Any pointers or additional information will be helpful.
Offsets are not generated explicitly for each message and messages do also no store their offset.
A topic consists of partitions, and messages are written to partitions in junks, called segments (on the file system, there will be a folder for a topic, with subfolders for each partition -- a segment corresponds to a file within a partitions folder).
Furthermore, a index is maintained per partitions and stored along with the segment files, that uses the offset of the first message per segment as key and point to the segment. For all consecutive messages within a segment, the offset of a message can be computed by it's logical position within the segment (including the offset of the first messages).
If you start a new topic or actually a new partition, a first segment is generated and its start offset zero is inserted into the index. Message get written to the segment until it's full. A new segment is started and it's start offset get's added to the index -- the start offset of the new segment can easily be computed by the start offset of the latest segment plus the number of message within this segment.
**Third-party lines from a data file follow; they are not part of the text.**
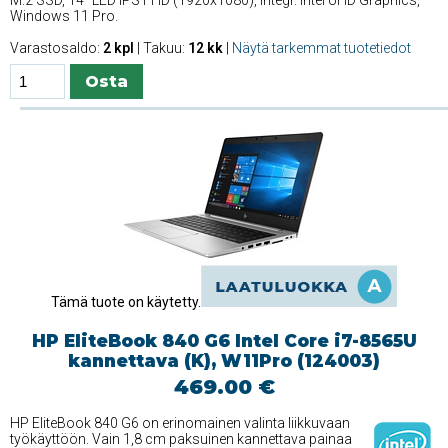
Windows 11 Pro.
Varastosaldo:
2 kpl
| Takuu:
12 kk
|
Näytä tarkemmat tuotetiedot
Tämä tuote on käytetty.
HP EliteBook 840 G6 Intel Core i7-8565U
kannettava (K), W11Pro (124003)
469.00 €
HP EliteBook 840 G6 on erinomainen valinta liikkuvaan
työkäyttöön. Vain 1,8 cm paksuinen kannettava painaa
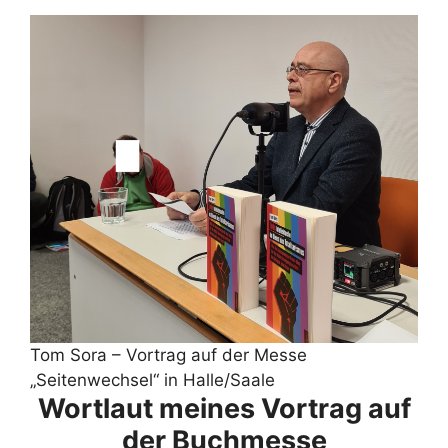
Tom Sora – Vortrag auf der Messe
„Seitenwechsel“ in Halle/Saale
Wortlaut meines Vortrag auf
der Buchmesse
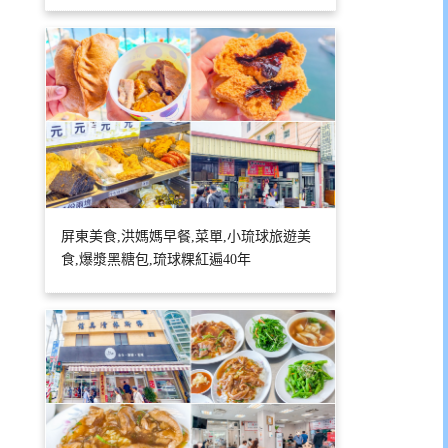
屏東美食,洪媽媽早餐,菜單,小琉球旅遊美
食,爆漿黑糖包,琉球粿紅遍40年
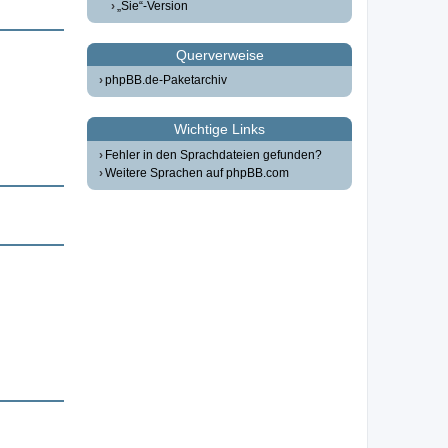
„Sie“-Version
Querverweise
phpBB.de-Paketarchiv
Wichtige Links
Fehler in den Sprachdateien gefunden?
Weitere Sprachen auf phpBB.com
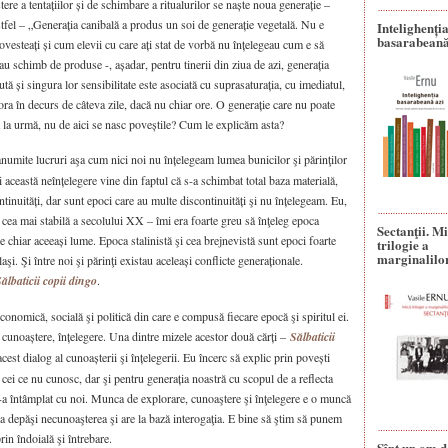
tere a tentațiilor și de schimbare a ritualurilor se naște noua generație –
stfel – „Generația canibală a produs un soi de generație vegetală. Nu e
Intelighenți
basarabeană
 Povesteați și cum elevii cu care ați stat de vorbă nu înțelegeau cum e să
sau schimb de produse -, așadar, pentru tinerii din ziua de azi, generația
tă și singura lor sensibilitate este asociată cu suprasaturația, cu imediatul,
tora în decurs de câteva zile, dacă nu chiar ore. O generație care nu poate
ă la urmă, nu de aici se nasc poveștile? Cum le explicăm asta?
anumite lucruri aşa cum nici noi nu înțelegeam lumea bunicilor şi părinţilor
i această neînțelegere vine din faptul că s-a schimbat total baza materială,
tinuități, dar sunt epoci care au multe discontinuități şi nu înțelegeam. Eu,
 cea mai stabilă a secolului XX – îmi era foarte greu să înţeleg epoca
Sectanţii. M
 e chiar aceeași lume. Epoca stalinistă şi cea brejnevistă sunt epoci foarte
trilogie a
marginalilo
aşi. Şi între noi şi părinţi existau aceleași conflicte generaționale.
ălbaticii copii dingo
.
conomică, socială şi politică din care e compusă fiecare epocă şi spiritul ei.
e, cunoaștere, înțelegere. Una dintre mizele acestor două cărți –
Sălbaticii
cest dialog al cunoașterii şi înțelegerii. Eu încerc să explic prin povești
 cei ce nu cunosc, dar şi pentru generația noastră cu scopul de a reflecta
-a întâmplat cu noi. Munca de explorare, cunoaştere şi înţelegere e o muncă
 a depăşi necunoaşterea şi are la bază interogaţia. E bine să ştim să punem
rin îndoială şi întrebare.
Sînt un om d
Thus, for each partitions, the broker that hosts this partitions (ie, the leader for this partition) tracks the offset for this partitions by maintaining the index. If segments are deleted because retention time passed, the segment file get's deleted and the entry in the index is removed.

Kafka optimal retention and deletion policy

I am fairly new to kafka so forgive me if this question is trivial. I have a very simple setup for purposes of timing tests as follows:
Machine A -> writes to topic 1 (Broker) -> Machine B reads from topic 1
Machine B -> writes message just read to topic 2 (Broker) -> Machine A reads from topic 2
Now I am sending messages of roughly 1400 bytes in an infinite loop filling up the space on my small broker very quickly. I'm experimenting with setting different values for log.retention.ms, log.retention.bytes, log.segment.bytes and log.segment.delete.delay.ms. First I set all of the values to the minimum allowed, but it seemed this degraded performance, then I set them to the maximum my broker could take before being completely full, but again the performance degrades when a deletion occurs. Is there a best practice for setting these values to get the absolute minimum delay?
Thanks for the help!
Apache Kafka uses Log data structure to manage its messages. Log data structure is basically an ordered set of Segments whereas a Segment is a collection of messages. Apache Kafka provides retention at Segment level instead of at Message level. Hence, Kafka keeps on removing Segments from its end as these violate retention policies.
Apache Kafka provides us with the following retention policies -
Time Based Retention
Under this policy, we configure the maximum time a Segment (hence messages) can live for. Once a Segment has spanned configured retention time, it is marked for deletion or compaction depending on configured cleanup policy. Default retention time for Segments is 7 days.
Here are the parameters (in decreasing order of priority) that you can set in your Kafka broker properties file:
Configures retention time in milliseconds
log.retention.ms=1680000
Used if log.retention.ms is not set
log.retention.minutes=1680
Used if log.retention.minutes is not set
log.retention.hours=168
Size based Retention
In this policy, we configure the maximum size of a Log data structure for a Topic partition. Once Log size reaches this size, it starts removing Segments from its end. This policy is not popular as this does not provide good visibility about message expiry. However it can come handy in a scenario where we need to control the size of a Log due to limited disk space.
Here are the parameters that you can set in your Kafka broker properties file:
Configures maximum size of a Log
log.retention.bytes=104857600
So according to your use case you should configure log.retention.bytes so that your disk should not get full.